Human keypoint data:
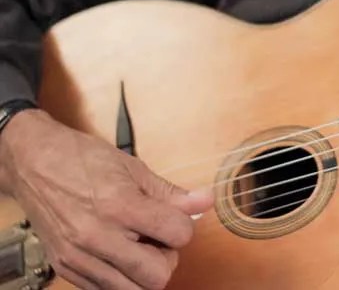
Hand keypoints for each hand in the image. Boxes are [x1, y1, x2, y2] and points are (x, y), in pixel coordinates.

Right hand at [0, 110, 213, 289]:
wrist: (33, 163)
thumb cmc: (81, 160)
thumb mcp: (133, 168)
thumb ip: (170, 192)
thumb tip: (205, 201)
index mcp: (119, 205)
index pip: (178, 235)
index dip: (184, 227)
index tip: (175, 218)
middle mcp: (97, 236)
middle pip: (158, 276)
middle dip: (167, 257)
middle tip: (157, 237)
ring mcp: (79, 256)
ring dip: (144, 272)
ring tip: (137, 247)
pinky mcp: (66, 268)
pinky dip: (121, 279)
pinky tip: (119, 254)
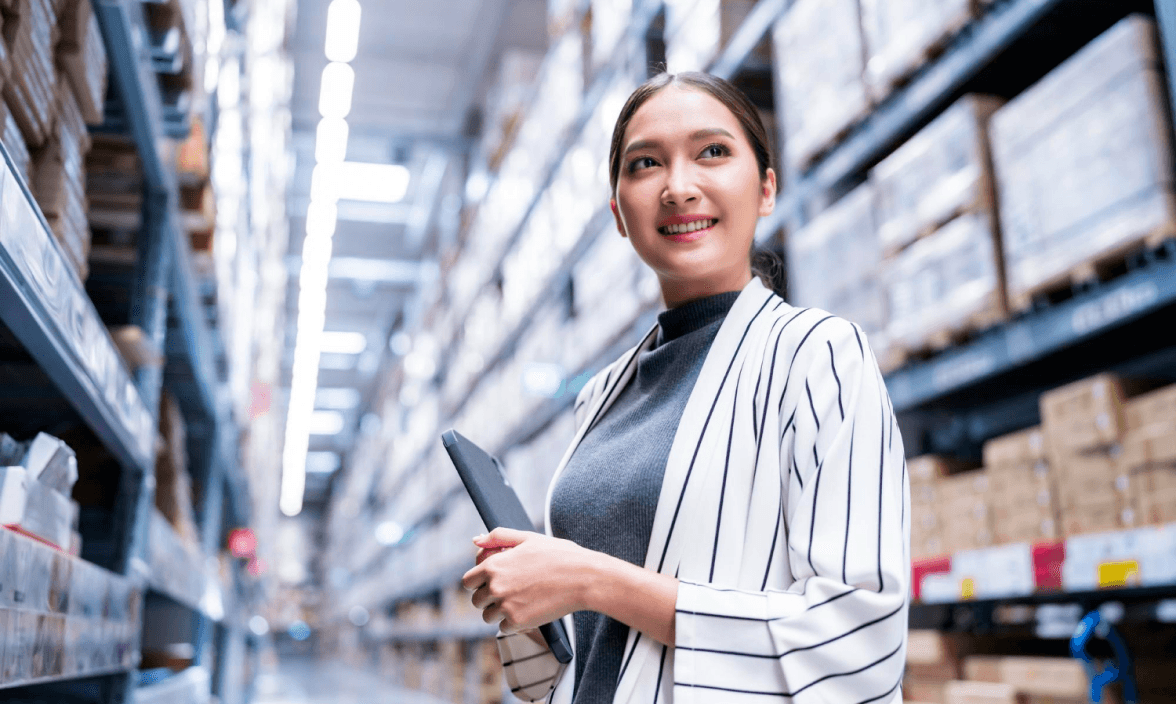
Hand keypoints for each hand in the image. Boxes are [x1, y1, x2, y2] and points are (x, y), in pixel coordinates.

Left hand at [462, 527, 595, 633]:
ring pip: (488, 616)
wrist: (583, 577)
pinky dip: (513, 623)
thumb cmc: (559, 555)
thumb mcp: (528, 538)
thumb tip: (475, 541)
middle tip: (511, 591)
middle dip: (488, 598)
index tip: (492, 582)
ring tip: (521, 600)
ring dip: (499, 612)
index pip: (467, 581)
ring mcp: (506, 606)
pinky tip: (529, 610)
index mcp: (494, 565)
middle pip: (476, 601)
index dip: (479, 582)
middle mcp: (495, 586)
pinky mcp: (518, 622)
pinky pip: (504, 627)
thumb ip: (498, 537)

* * *

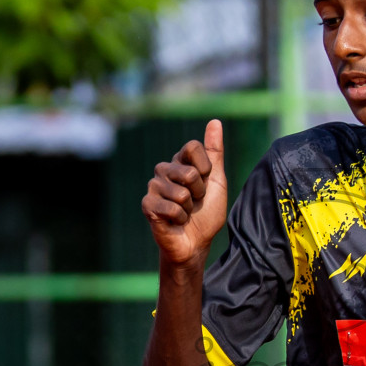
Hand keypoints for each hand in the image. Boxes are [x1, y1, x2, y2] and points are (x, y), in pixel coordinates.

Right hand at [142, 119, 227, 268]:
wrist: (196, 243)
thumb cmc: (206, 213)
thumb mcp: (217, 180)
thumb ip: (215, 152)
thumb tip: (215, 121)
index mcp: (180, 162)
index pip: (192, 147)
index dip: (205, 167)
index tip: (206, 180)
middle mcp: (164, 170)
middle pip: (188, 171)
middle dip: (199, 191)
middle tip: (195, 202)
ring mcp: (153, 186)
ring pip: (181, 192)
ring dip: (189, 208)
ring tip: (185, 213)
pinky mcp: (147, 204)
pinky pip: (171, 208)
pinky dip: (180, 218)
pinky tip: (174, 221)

Problem description:
Where the word "index" appears in a line of the entries, copy that line.

Answer section:
index mcp: (119, 205)
index pip: (178, 235)
index dip: (184, 227)
index tip: (175, 218)
index tip: (492, 582)
index pip: (467, 581)
index mcp: (494, 565)
index dip: (479, 582)
index mcp: (180, 162)
index pip: (192, 147)
index dip: (205, 167)
index tip: (206, 180)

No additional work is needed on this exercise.